Let's compare this to a binary that works on my system to highlight the issue:
$ nix-shell -p bintools --command fish # Jump into a shell with readelf installed. $ readelf -a (which ls) | rg interpreter # Find the interpreter for ls [Requesting program interpreter: /nix/store/46m4xx889wlhsdj72j38fnlyyvvvvbyb-glibc-2.37-8/lib/ld-linux-x86-64.so.2]
Ah ok so the interpreter is being set to the absolute path of the interpreter in my current nix profile. This is a very common pattern in nixos as it allows fully visualised and atomic changes to be computed from software's dependency graphs. I'm very new to NixOS (about 4-5 days in) and I've seen quite a lot of patching of binaries when dealing with packaging pre-built software. This was my main hint for the fix.
Ok so stupid fix:
patchelf --set-interpreter /nix/store/46m4xx889wlhsdj72j38fnlyyvvvvbyb-glibc-2.37-8/lib/ld-linux-x86-64.so.2 splunk
Well that worked, there are a million reasons why this is a
bad idea but I was in the middle of a tutorial and had already wasted time trying to
connect to the wifi (EAP) instead of the PSK using wpa_supplicant
and
wpa_cli
(which I eventually got working by using my phone
as a hotspot and connecting to that :^) smarter not harder).
Ok so now we have a few different errors which are really just the same error we need to fix all the ELF executables shipped with splunk.
Now I might not be new to linux desktop but abusing the shell to create slow ambominations is doable:
sudo fd . --type f | sudo xargs file | rg 'ELF' | awk '{print $1}' | sed -e 's/://' > files.txt
Let's find all files, pipe them to file
to get a file description, filter for
those that are ELF binaries, use awk to get the first column (the file path) and
finally remove the trailing :
with the stream editor and pipe that into a
scratch file.

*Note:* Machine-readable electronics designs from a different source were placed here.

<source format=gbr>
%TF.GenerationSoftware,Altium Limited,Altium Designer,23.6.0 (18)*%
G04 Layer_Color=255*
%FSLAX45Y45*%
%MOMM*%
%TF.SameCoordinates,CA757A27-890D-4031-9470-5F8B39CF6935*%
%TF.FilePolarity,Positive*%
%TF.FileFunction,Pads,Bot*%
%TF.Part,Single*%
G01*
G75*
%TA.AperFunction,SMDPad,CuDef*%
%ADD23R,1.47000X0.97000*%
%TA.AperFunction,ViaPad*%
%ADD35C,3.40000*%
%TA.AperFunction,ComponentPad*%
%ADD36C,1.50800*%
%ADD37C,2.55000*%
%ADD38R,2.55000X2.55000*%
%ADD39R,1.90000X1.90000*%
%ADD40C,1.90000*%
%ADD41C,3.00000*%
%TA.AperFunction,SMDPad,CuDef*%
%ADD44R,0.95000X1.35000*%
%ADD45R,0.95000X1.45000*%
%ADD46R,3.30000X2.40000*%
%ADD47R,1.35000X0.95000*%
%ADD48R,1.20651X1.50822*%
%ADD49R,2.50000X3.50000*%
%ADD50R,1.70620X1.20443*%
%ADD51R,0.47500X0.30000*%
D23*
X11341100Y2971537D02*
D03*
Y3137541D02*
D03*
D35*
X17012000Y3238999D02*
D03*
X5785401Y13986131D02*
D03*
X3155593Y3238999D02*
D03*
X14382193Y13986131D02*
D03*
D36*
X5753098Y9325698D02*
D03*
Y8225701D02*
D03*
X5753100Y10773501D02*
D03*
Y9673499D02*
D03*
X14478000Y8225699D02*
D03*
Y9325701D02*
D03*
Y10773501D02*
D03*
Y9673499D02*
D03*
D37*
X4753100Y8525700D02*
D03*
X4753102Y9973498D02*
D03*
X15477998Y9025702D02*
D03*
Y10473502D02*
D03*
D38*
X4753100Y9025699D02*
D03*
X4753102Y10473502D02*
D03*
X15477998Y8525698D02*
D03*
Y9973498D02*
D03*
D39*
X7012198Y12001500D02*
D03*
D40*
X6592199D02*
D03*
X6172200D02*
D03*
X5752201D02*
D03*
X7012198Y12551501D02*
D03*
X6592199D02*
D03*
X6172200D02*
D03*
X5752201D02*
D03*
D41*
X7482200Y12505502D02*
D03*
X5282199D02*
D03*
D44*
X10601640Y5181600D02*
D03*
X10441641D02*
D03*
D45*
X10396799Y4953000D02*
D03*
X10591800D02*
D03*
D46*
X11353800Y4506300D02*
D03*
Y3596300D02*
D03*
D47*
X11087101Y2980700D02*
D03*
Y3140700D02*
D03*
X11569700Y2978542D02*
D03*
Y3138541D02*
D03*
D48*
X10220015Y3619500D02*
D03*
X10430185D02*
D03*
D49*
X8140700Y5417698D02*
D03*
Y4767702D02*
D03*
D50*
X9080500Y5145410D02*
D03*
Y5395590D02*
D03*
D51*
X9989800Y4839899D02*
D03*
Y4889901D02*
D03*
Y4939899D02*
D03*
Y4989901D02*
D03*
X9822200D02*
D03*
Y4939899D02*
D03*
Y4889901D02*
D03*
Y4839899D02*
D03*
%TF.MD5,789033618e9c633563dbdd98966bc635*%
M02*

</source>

I did a quick check to see if man find
or man fd
had a way to
directly filter for ELF binaries but I couldn't find anything, another route
would be to look at readelf's status code (I'd guess that would work).

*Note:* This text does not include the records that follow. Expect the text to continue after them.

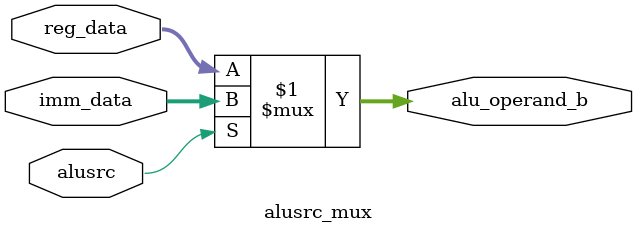
<source format=v>
module MemtoRegMux (
    input wire [31:0] ALUResult,
    input wire [31:0] MemData,
    input wire MemtoReg,
    output wire [31:0] WriteData
);
    assign WriteData = (MemtoReg) ? MemData : ALUResult;
endmodule


module PCSrc_Mux (
    input wire [31:0] PC_plus_4,
    input wire [31:0] BranchAddress,
    input wire PCSrc,
    output wire [31:0] NextPC
);
    assign NextPC = (PCSrc) ? BranchAddress : PC_plus_4;
endmodule

module RegDst_Mux (
    input wire [4:0] rt,
    input wire [4:0] rd,
    input wire RegDst,
    output wire [4:0] RegDstOut
);
    assign RegDstOut = (RegDst) ? rd : rt;
endmodule

module alusrc_mux(
    input [31:0] reg_data,        // Valor lido do registrador (ReadData2)
    input [31:0] imm_data,        // Immediate estendido (SignExtend)
    input alusrc,                 // Sinal de controle: 0 = registrador, 1 = immediate
    output [31:0] alu_operand_b   // Saída para a ALU
);
    assign alu_operand_b = (alusrc) ? imm_data : reg_data;
endmodule
</source>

Anyways let's use some vim magic to continue our journey:
vi files.txt
Now in vim let's run the following substitute command:
s/\(.*\)/readelf -a \1 | grep Requesting\\ program\\ interpreter:\\ \\\/lib64\\\/ld-linux-x86-64.so.2 > \/dev\/null \&\& echo "\1"/eg.
./mybinaryinto:
readelf -a ./mybinary | grep interpret > /dev/null && echo "./mybinary"
Now we've transformed our list of files into a list commands that will either
return the file name (if it has an interpreter) or a bad exit code (if it does
not). Next I press gg to go to the top of the file and then V
to enter visual
line mode and then G
to select all the lines. Invoking command mode with
:'<,'>!sh
spawns shell processes for each line in the file and runs them. If a
line returns a non-zero exit code then it will be removed from the buffer. We've
now effectively filtered all files shipped with splunk to:
In my case that went from 21365
files to 135
ELF binaries to just 33
files
to patch.
Now we can use the same vim magic to transform this list into a list of
patchelf
commands to run:
s/\(.*\)/patchelf --set-interpreter \/nix\/store\/46m4xx889wlhsdj72j38fnlyyvvvvbyb-glibc-2.37-8\/lib\/ld-linux-x86-64.so.2 \1/and repeat our
:'<,'>!sh
command to patch all the binaries.
And finally I can run splunk! In all honestly this is exactly what I expected when installing software on linux, it's not a big deal to spend more time upfront on things for a deeper understanding IMO. I'm a bit disappointed the UNI leans into software as proprietary as splunk but I'm happy to learn it either way :^).